Hybrid Cross-Temporal Contrastive Model with Spiking Energy-Efficient Network Intrusion Detection in IOMT

The Internet of Medical Things (IoMT), a key application of the Internet of Things (IoT), has played a key role, especially during the Covid 19 pandemic. Real-time patient monitoring and remote diagnostics help improve medical services, but this increases the mammoth size of network traffic, which impacts the security quite a bit. However, traditional intrusion detection systems lack synchronization between accuracy and energy efficiency in resource-constrained IoMT environments. To address this issue, we present a hybrid cross-temporal contrastive model coupled with a spiking energy-efficient network for intrusion detection. This approach uses contrastive learning to learn temporal dependencies in network traffic and spiking neural networks (SNNs) for energy-efficient computations. We evaluated the model on the WUSTL-EHMS-2020 dataset, which consists of 44 features (35 of them are network flow measurements, and 8 are biometric patient features), as well as the NSL-KDD dataset to perform a comparative validation.
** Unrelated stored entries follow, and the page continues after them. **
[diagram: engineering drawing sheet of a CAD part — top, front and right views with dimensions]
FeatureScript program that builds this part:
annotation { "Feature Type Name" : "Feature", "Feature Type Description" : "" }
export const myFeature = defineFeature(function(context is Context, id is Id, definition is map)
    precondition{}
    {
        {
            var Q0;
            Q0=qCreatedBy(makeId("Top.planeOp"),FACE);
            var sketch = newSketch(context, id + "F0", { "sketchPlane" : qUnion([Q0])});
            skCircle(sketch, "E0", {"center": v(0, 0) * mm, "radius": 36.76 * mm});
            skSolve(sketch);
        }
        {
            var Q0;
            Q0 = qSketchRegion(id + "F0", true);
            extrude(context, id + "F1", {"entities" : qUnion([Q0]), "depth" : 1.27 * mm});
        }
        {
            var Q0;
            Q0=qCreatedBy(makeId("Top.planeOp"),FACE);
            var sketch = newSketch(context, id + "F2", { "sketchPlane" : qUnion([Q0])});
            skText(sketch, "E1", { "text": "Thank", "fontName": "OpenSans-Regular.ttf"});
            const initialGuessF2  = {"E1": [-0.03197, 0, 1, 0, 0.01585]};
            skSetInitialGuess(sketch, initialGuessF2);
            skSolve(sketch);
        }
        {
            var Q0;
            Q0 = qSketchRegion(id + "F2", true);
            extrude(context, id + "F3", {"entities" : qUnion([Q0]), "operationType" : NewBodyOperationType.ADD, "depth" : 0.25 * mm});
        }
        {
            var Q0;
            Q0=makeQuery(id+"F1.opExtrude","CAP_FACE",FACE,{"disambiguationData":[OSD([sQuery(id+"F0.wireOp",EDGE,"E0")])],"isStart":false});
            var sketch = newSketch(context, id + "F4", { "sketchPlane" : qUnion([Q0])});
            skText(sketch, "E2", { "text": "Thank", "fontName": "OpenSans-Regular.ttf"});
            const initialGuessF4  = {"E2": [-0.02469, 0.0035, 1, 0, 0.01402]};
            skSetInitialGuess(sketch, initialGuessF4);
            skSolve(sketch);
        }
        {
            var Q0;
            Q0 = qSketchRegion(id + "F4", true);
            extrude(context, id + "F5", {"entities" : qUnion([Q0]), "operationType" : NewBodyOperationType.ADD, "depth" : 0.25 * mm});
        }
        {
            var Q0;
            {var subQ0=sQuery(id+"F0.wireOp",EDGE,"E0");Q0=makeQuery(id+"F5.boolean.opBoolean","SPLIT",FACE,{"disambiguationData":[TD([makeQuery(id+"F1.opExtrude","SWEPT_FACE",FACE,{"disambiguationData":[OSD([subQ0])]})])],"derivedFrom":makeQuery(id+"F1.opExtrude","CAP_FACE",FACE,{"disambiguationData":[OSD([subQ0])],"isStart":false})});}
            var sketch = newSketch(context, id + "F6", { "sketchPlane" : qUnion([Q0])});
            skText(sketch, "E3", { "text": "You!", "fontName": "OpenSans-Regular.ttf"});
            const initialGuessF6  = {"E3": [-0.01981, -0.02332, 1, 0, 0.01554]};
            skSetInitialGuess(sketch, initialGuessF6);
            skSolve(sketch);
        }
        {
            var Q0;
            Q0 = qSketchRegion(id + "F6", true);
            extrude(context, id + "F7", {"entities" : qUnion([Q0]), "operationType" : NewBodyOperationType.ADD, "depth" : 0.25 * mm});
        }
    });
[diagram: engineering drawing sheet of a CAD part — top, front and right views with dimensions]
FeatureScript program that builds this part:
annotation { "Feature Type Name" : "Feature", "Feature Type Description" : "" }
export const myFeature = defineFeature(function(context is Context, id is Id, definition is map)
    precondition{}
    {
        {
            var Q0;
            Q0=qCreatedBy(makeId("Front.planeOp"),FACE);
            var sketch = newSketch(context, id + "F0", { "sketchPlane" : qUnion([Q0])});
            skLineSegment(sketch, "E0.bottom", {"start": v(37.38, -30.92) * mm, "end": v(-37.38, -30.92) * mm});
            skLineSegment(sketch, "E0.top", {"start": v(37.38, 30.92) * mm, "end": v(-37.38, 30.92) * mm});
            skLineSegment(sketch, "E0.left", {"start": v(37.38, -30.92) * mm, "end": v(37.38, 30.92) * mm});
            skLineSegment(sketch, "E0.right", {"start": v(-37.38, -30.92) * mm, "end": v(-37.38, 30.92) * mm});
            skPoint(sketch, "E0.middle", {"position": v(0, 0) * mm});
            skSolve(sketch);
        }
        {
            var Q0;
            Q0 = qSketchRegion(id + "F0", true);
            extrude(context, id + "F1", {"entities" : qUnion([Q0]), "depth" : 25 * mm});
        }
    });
Furthermore, the experiment results prove that our proposed model achieves 99.95% accuracy on the WUSTL-EHMS-2020 dataset with an F1 score of 99.89%, precision of 98.23%, and recall of 99.55%, outperforming conventional models. The model attained 98.2% accuracy, 97.6% precision, 98.5% F1 score, and 97.3% recall on the NSL-KDD Dataset. Our approach shows that these results effectively secure IoMT networks at a low computational cost. Finally, the proposed hybrid model can achieve good performance and energy efficiency for intrusion detection in innovative healthcare systems. In future work, efforts will be made to improve the model's generalization property in diverse IoMT environments and minimize the energy consumption of spiking neural networks in real-time applications.